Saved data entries
[Start of section]
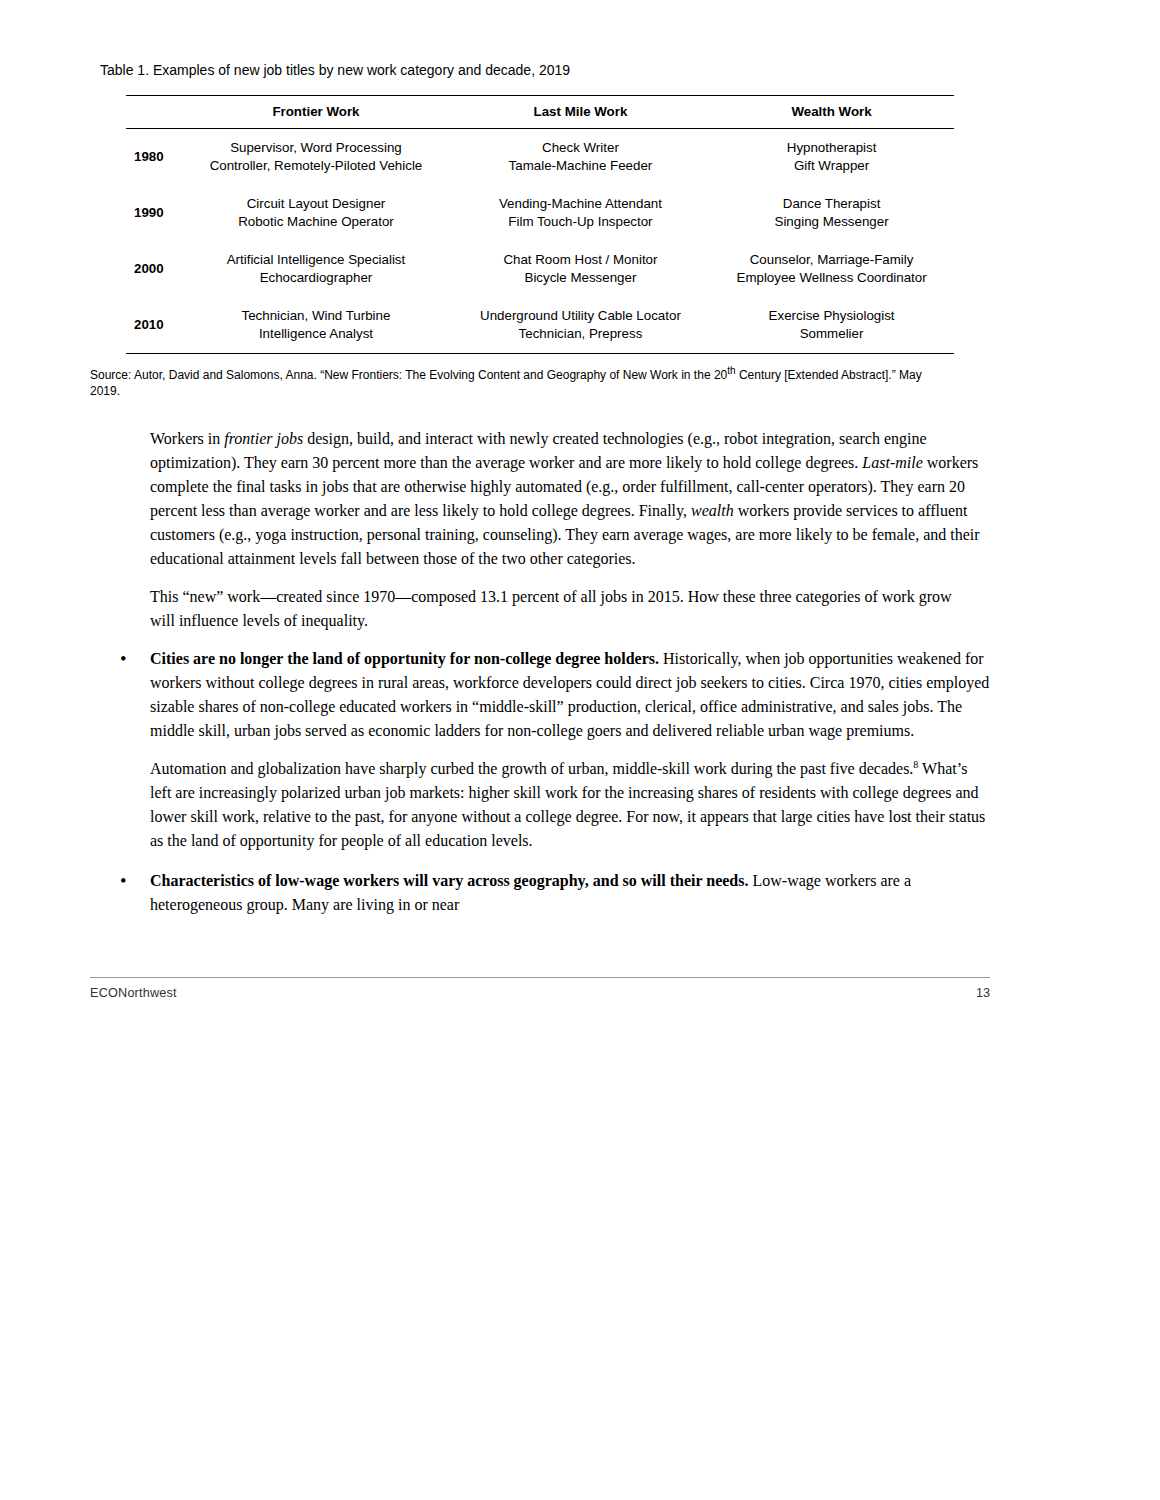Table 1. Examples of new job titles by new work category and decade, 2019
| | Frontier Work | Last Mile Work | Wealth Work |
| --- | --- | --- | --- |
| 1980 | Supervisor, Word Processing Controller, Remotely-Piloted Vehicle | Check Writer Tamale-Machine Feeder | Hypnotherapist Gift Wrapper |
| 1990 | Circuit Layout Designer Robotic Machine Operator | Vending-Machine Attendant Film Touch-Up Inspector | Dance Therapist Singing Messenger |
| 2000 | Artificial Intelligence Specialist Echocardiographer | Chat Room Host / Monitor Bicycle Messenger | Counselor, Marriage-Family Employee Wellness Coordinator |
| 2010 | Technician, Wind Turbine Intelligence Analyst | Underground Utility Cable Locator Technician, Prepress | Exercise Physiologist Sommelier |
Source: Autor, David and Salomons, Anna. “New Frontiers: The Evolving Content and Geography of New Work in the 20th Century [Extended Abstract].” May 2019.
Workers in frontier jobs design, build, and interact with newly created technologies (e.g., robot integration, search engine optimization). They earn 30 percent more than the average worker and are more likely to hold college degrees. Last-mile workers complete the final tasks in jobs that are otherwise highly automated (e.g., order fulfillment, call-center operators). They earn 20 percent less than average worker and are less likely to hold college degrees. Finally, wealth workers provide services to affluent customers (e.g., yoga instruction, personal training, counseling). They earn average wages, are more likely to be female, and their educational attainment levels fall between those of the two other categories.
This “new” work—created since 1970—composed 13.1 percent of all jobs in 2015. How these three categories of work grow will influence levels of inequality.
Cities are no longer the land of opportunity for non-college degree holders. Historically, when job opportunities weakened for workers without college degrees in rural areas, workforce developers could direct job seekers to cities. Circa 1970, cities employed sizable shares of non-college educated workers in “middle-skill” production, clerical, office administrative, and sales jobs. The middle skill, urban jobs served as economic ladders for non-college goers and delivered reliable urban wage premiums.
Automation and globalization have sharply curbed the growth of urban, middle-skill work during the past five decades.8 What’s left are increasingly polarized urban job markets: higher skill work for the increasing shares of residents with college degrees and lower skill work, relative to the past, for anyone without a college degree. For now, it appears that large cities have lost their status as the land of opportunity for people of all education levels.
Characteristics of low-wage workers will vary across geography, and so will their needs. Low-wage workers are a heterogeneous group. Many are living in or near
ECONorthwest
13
[End of section]
* **Problem description**: Only an exact copy of the entries, with no pictures, is expected as the answer.

* **Answer box**:
Table 1. Examples of new job titles by new work category and decade, 2019
| | Frontier Work | Last Mile Work | Wealth Work |
| --- | --- | --- | --- |
| 1980 | Supervisor, Word Processing Controller, Remotely-Piloted Vehicle | Check Writer Tamale-Machine Feeder | Hypnotherapist Gift Wrapper |
| 1990 | Circuit Layout Designer Robotic Machine Operator | Vending-Machine Attendant Film Touch-Up Inspector | Dance Therapist Singing Messenger |
| 2000 | Artificial Intelligence Specialist Echocardiographer | Chat Room Host / Monitor Bicycle Messenger | Counselor, Marriage-Family Employee Wellness Coordinator |
| 2010 | Technician, Wind Turbine Intelligence Analyst | Underground Utility Cable Locator Technician, Prepress | Exercise Physiologist Sommelier |
Source: Autor, David and Salomons, Anna. “New Frontiers: The Evolving Content and Geography of New Work in the 20th Century [Extended Abstract].” May 2019.
Workers in frontier jobs design, build, and interact with newly created technologies (e.g., robot integration, search engine optimization). They earn 30 percent more than the average worker and are more likely to hold college degrees. Last-mile workers complete the final tasks in jobs that are otherwise highly automated (e.g., order fulfillment, call-center operators). They earn 20 percent less than average worker and are less likely to hold college degrees. Finally, wealth workers provide services to affluent customers (e.g., yoga instruction, personal training, counseling). They earn average wages, are more likely to be female, and their educational attainment levels fall between those of the two other categories.
This “new” work—created since 1970—composed 13.1 percent of all jobs in 2015. How these three categories of work grow will influence levels of inequality.
Cities are no longer the land of opportunity for non-college degree holders. Historically, when job opportunities weakened for workers without college degrees in rural areas, workforce developers could direct job seekers to cities. Circa 1970, cities employed sizable shares of non-college educated workers in “middle-skill” production, clerical, office administrative, and sales jobs. The middle skill, urban jobs served as economic ladders for non-college goers and delivered reliable urban wage premiums.
Automation and globalization have sharply curbed the growth of urban, middle-skill work during the past five decades.8 What’s left are increasingly polarized urban job markets: higher skill work for the increasing shares of residents with college degrees and lower skill work, relative to the past, for anyone without a college degree. For now, it appears that large cities have lost their status as the land of opportunity for people of all education levels.
Characteristics of low-wage workers will vary across geography, and so will their needs. Low-wage workers are a heterogeneous group. Many are living in or near
ECONorthwest
13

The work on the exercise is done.